O Observador confirmou, no registo de interesses de Joaquim Miranda Sarmento, que é casado com uma médica do Departamento de Obstetrícia, Ginecologia e Medicina de Reprodução do Centro Hospitalar de Lisboa Norte. Tanto os documentos oficiais como o LinkedIn da mulher de Miranda Sarmento confirmam que trabalha naquele departamento do Hospital de Santa Maria.
O próprio Miranda Sarmento confirma-o quando questionado pelo Observador. “A minha mulher trabalha no serviço de ginecologia no Hospital de Santa Maria”, começa por dizer. No entanto acrescenta que a mulher “responde apenas diretamente ao diretor do serviço de Ginecologia, Dr Alexandre Valentim Lourenço (e este reporta diretamente ao Conselho de Administração), pelo que tais insinuações carecem de qualquer fundamento”. Ora, isso é o que acontece agora porque Alexandre Valentim Lourenço ficou a assegurar, interinamente, as funções de Diogo Ayres Campos — mas, no momento da exoneração, não era assim.
O regulamento interno do hospital, enviado ao Observador pelo Centro Hospitalar de Lisboa Norte, diz claramente que — ao contrário do que afirma Joaquim Miranda Sarmento — o “diretor de serviço integrado em departamento está hierarquicamente dependente do diretor de departamento e ambos do Conselho de Administração”. E distingue até a situação de um diretor de serviço “não integrado em departamento”, que está “dependente hierarquicamente” apenas “do Conselho de Administração”.
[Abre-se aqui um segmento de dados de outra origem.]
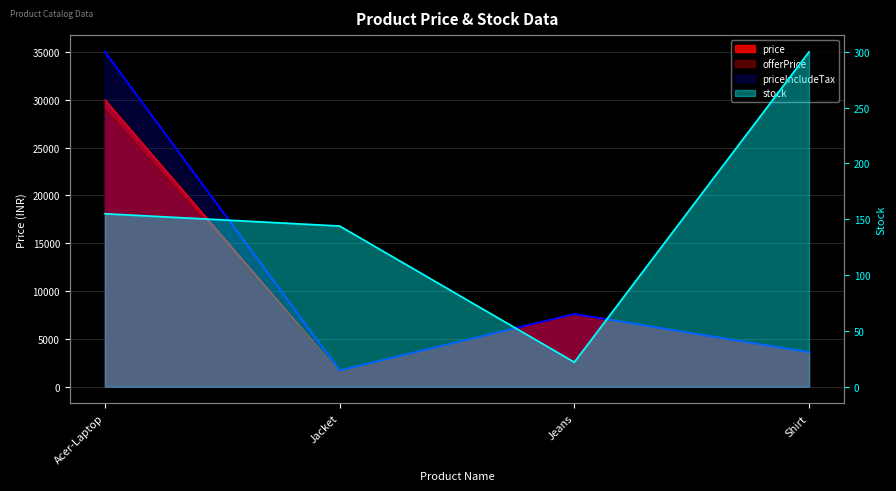

Which label corresponds to the smallest value in the chart?

Jeans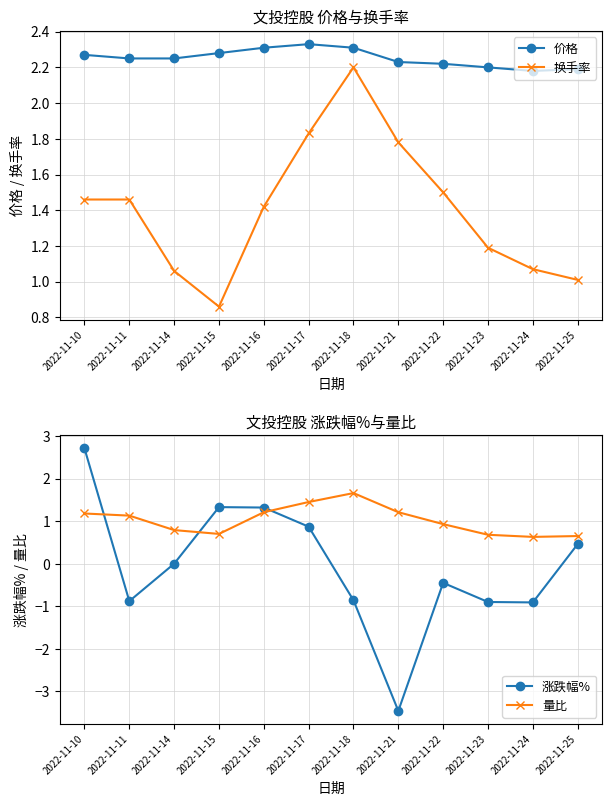

What is the smallest value displayed?

-3.5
De acordo com o organograma enviado pelo do Centro Hospitalar Lisboa Norte ao Observador fica igualmente claro que os serviços estão dependentes hierarquicamente da direção do departamento.
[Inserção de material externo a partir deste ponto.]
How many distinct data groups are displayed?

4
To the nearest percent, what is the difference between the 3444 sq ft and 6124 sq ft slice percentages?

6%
Confrontado com a incompatibilidade, Joaquim Miranda Sarmento limitou-se a responder, sobre esta matéria, da seguinte forma: “Considero, por isso, que a minha honorabilidade é posta em causa de uma forma que me abstenho de comentar”.
O episódio está a alimentar, uma vez mais, a guerra de alguns deputados do PSD contra o líder parlamentar Joaquim Miranda Sarmento. Os críticos acusam agora o presidente do grupo parlamentar de “falta de cuidado” e de “ligeireza ética” ao não se ter abstido de tomar uma decisão relativa a a alguém que foi superior hierárquico da mulher até ao momento da exoneração.